● ACTIVITY:
Return every line of the records below word for word, with nothing changed, added, or left out.

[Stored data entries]
==========
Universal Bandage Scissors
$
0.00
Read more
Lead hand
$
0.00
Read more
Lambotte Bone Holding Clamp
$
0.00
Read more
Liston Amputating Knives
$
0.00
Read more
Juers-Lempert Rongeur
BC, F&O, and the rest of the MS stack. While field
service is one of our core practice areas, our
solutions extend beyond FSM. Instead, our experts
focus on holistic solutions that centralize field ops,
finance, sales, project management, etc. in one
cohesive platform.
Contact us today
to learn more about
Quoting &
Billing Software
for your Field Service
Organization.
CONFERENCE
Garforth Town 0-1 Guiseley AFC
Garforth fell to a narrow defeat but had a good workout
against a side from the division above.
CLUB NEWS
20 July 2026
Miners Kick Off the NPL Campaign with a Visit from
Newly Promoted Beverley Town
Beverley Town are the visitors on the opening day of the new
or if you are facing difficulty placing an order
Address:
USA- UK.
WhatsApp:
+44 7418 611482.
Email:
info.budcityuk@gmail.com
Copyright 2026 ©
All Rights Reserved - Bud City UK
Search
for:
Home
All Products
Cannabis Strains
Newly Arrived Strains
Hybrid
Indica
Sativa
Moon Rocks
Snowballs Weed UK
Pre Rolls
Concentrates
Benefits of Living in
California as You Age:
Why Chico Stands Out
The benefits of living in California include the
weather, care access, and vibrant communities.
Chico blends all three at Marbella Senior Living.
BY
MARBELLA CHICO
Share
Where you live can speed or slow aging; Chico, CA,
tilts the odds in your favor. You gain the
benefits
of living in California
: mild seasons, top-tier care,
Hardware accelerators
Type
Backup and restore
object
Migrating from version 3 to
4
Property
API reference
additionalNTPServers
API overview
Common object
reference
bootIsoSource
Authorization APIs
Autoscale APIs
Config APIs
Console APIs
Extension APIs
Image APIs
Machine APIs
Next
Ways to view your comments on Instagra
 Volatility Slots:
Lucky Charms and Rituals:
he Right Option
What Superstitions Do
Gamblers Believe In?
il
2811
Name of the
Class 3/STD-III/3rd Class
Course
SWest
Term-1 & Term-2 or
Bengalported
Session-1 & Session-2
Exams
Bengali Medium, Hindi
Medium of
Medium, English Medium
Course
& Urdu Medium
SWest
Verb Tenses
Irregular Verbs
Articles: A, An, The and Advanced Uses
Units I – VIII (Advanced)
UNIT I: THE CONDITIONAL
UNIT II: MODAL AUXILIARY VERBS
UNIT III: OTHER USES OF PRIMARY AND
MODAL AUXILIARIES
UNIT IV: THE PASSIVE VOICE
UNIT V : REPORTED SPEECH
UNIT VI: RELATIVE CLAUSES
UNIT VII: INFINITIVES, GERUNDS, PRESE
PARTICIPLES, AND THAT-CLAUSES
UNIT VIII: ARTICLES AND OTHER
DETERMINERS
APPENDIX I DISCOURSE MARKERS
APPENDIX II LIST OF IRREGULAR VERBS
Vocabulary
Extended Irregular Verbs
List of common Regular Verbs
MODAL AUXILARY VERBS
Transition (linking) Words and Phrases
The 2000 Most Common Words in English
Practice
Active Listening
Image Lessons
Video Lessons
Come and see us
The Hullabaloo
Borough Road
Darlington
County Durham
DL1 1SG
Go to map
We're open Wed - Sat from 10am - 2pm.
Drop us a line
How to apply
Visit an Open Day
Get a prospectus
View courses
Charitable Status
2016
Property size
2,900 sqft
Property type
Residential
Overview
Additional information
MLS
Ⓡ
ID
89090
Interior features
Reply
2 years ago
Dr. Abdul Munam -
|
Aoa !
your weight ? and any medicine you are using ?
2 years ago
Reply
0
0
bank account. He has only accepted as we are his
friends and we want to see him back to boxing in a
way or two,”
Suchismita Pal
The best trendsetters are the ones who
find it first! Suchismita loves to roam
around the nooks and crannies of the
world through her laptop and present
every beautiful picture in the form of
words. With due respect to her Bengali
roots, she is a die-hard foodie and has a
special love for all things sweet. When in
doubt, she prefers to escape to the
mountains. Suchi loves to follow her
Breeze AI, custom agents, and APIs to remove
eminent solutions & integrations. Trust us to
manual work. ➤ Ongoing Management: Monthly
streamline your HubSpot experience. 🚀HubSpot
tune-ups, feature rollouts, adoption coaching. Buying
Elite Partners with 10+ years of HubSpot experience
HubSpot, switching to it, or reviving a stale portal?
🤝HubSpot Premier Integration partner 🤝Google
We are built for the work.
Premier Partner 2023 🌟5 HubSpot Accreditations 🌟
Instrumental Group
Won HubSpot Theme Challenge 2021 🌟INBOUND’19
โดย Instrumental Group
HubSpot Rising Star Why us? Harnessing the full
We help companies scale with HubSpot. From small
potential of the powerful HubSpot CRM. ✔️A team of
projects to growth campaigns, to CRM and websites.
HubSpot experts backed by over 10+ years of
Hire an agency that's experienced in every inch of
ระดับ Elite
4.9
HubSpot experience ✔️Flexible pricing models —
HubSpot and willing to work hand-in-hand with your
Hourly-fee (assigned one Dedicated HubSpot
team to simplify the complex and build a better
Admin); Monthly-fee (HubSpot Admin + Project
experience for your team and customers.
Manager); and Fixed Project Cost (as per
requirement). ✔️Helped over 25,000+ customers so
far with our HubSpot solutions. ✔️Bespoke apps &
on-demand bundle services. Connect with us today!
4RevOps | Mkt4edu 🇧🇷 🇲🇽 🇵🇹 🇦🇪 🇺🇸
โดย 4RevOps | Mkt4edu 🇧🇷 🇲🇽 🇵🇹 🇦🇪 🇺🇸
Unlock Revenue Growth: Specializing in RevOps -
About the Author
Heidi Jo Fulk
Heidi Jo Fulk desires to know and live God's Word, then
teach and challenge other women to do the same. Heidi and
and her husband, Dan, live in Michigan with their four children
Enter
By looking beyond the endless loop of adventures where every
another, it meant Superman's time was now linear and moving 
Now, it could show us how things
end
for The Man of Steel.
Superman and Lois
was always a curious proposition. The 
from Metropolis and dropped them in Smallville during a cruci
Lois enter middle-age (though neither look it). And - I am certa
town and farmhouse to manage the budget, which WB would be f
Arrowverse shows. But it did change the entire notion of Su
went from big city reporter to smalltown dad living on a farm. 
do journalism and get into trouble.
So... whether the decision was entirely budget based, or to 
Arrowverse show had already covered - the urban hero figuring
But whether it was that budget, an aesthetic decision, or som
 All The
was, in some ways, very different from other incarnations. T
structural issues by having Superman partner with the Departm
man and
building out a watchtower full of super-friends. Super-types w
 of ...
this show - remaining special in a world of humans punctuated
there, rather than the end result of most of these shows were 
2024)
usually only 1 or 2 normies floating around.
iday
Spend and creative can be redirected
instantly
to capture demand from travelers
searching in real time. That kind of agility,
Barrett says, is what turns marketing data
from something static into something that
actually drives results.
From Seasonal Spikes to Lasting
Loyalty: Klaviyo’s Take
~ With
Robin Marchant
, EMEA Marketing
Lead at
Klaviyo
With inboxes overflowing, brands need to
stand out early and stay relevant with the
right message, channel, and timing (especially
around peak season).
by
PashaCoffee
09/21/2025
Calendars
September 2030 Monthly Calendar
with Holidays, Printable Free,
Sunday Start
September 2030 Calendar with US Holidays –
==========
● RESULT OF THIS TASK:
Universal Bandage Scissors
$
0.00
Read more
Lead hand
$
0.00
Read more
Lambotte Bone Holding Clamp
$
0.00
Read more
Liston Amputating Knives
$
0.00
Read more
Juers-Lempert Rongeur
BC, F&O, and the rest of the MS stack. While field
service is one of our core practice areas, our
solutions extend beyond FSM. Instead, our experts
focus on holistic solutions that centralize field ops,
finance, sales, project management, etc. in one
cohesive platform.
Contact us today
to learn more about
Quoting &
Billing Software
for your Field Service
Organization.
CONFERENCE
Garforth Town 0-1 Guiseley AFC
Garforth fell to a narrow defeat but had a good workout
against a side from the division above.
CLUB NEWS
20 July 2026
Miners Kick Off the NPL Campaign with a Visit from
Newly Promoted Beverley Town
Beverley Town are the visitors on the opening day of the new
or if you are facing difficulty placing an order
Address:
USA- UK.
WhatsApp:
+44 7418 611482.
Email:
info.budcityuk@gmail.com
Copyright 2026 ©
All Rights Reserved - Bud City UK
Search
for:
Home
All Products
Cannabis Strains
Newly Arrived Strains
Hybrid
Indica
Sativa
Moon Rocks
Snowballs Weed UK
Pre Rolls
Concentrates
Benefits of Living in
California as You Age:
Why Chico Stands Out
The benefits of living in California include the
weather, care access, and vibrant communities.
Chico blends all three at Marbella Senior Living.
BY
MARBELLA CHICO
Share
Where you live can speed or slow aging; Chico, CA,
tilts the odds in your favor. You gain the
benefits
of living in California
: mild seasons, top-tier care,
Hardware accelerators
Type
Backup and restore
object
Migrating from version 3 to
4
Property
API reference
additionalNTPServers
API overview
Common object
reference
bootIsoSource
Authorization APIs
Autoscale APIs
Config APIs
Console APIs
Extension APIs
Image APIs
Machine APIs
Next
Ways to view your comments on Instagra
 Volatility Slots:
Lucky Charms and Rituals:
he Right Option
What Superstitions Do
Gamblers Believe In?
il
2811
Name of the
Class 3/STD-III/3rd Class
Course
SWest
Term-1 & Term-2 or
Bengalported
Session-1 & Session-2
Exams
Bengali Medium, Hindi
Medium of
Medium, English Medium
Course
& Urdu Medium
SWest
Verb Tenses
Irregular Verbs
Articles: A, An, The and Advanced Uses
Units I – VIII (Advanced)
UNIT I: THE CONDITIONAL
UNIT II: MODAL AUXILIARY VERBS
UNIT III: OTHER USES OF PRIMARY AND
MODAL AUXILIARIES
UNIT IV: THE PASSIVE VOICE
UNIT V : REPORTED SPEECH
UNIT VI: RELATIVE CLAUSES
UNIT VII: INFINITIVES, GERUNDS, PRESE
PARTICIPLES, AND THAT-CLAUSES
UNIT VIII: ARTICLES AND OTHER
DETERMINERS
APPENDIX I DISCOURSE MARKERS
APPENDIX II LIST OF IRREGULAR VERBS
Vocabulary
Extended Irregular Verbs
List of common Regular Verbs
MODAL AUXILARY VERBS
Transition (linking) Words and Phrases
The 2000 Most Common Words in English
Practice
Active Listening
Image Lessons
Video Lessons
Come and see us
The Hullabaloo
Borough Road
Darlington
County Durham
DL1 1SG
Go to map
We're open Wed - Sat from 10am - 2pm.
Drop us a line
How to apply
Visit an Open Day
Get a prospectus
View courses
Charitable Status
2016
Property size
2,900 sqft
Property type
Residential
Overview
Additional information
MLS
Ⓡ
ID
89090
Interior features
Reply
2 years ago
Dr. Abdul Munam -
|
Aoa !
your weight ? and any medicine you are using ?
2 years ago
Reply
0
0
bank account. He has only accepted as we are his
friends and we want to see him back to boxing in a
way or two,”
Suchismita Pal
The best trendsetters are the ones who
find it first! Suchismita loves to roam
around the nooks and crannies of the
world through her laptop and present
every beautiful picture in the form of
words. With due respect to her Bengali
roots, she is a die-hard foodie and has a
special love for all things sweet. When in
doubt, she prefers to escape to the
mountains. Suchi loves to follow her
Breeze AI, custom agents, and APIs to remove
eminent solutions & integrations. Trust us to
manual work. ➤ Ongoing Management: Monthly
streamline your HubSpot experience. 🚀HubSpot
tune-ups, feature rollouts, adoption coaching. Buying
Elite Partners with 10+ years of HubSpot experience
HubSpot, switching to it, or reviving a stale portal?
🤝HubSpot Premier Integration partner 🤝Google
We are built for the work.
Premier Partner 2023 🌟5 HubSpot Accreditations 🌟
Instrumental Group
Won HubSpot Theme Challenge 2021 🌟INBOUND’19
โดย Instrumental Group
HubSpot Rising Star Why us? Harnessing the full
We help companies scale with HubSpot. From small
potential of the powerful HubSpot CRM. ✔️A team of
projects to growth campaigns, to CRM and websites.
HubSpot experts backed by over 10+ years of
Hire an agency that's experienced in every inch of
ระดับ Elite
4.9
HubSpot experience ✔️Flexible pricing models —
HubSpot and willing to work hand-in-hand with your
Hourly-fee (assigned one Dedicated HubSpot
team to simplify the complex and build a better
Admin); Monthly-fee (HubSpot Admin + Project
experience for your team and customers.
Manager); and Fixed Project Cost (as per
requirement). ✔️Helped over 25,000+ customers so
far with our HubSpot solutions. ✔️Bespoke apps &
on-demand bundle services. Connect with us today!
4RevOps | Mkt4edu 🇧🇷 🇲🇽 🇵🇹 🇦🇪 🇺🇸
โดย 4RevOps | Mkt4edu 🇧🇷 🇲🇽 🇵🇹 🇦🇪 🇺🇸
Unlock Revenue Growth: Specializing in RevOps -
About the Author
Heidi Jo Fulk
Heidi Jo Fulk desires to know and live God's Word, then
teach and challenge other women to do the same. Heidi and
and her husband, Dan, live in Michigan with their four children
Enter
By looking beyond the endless loop of adventures where every
another, it meant Superman's time was now linear and moving 
Now, it could show us how things
end
for The Man of Steel.
Superman and Lois
was always a curious proposition. The 
from Metropolis and dropped them in Smallville during a cruci
Lois enter middle-age (though neither look it). And - I am certa
town and farmhouse to manage the budget, which WB would be f
Arrowverse shows. But it did change the entire notion of Su
went from big city reporter to smalltown dad living on a farm. 
do journalism and get into trouble.
So... whether the decision was entirely budget based, or to 
Arrowverse show had already covered - the urban hero figuring
But whether it was that budget, an aesthetic decision, or som
 All The
was, in some ways, very different from other incarnations. T
structural issues by having Superman partner with the Departm
man and
building out a watchtower full of super-friends. Super-types w
 of ...
this show - remaining special in a world of humans punctuated
there, rather than the end result of most of these shows were 
2024)
usually only 1 or 2 normies floating around.
iday
Spend and creative can be redirected
instantly
to capture demand from travelers
searching in real time. That kind of agility,
Barrett says, is what turns marketing data
from something static into something that
actually drives results.
From Seasonal Spikes to Lasting
Loyalty: Klaviyo’s Take
~ With
Robin Marchant
, EMEA Marketing
Lead at
Klaviyo
With inboxes overflowing, brands need to
stand out early and stay relevant with the
right message, channel, and timing (especially
around peak season).
by
PashaCoffee
09/21/2025
Calendars
September 2030 Monthly Calendar
with Holidays, Printable Free,
Sunday Start
September 2030 Calendar with US Holidays –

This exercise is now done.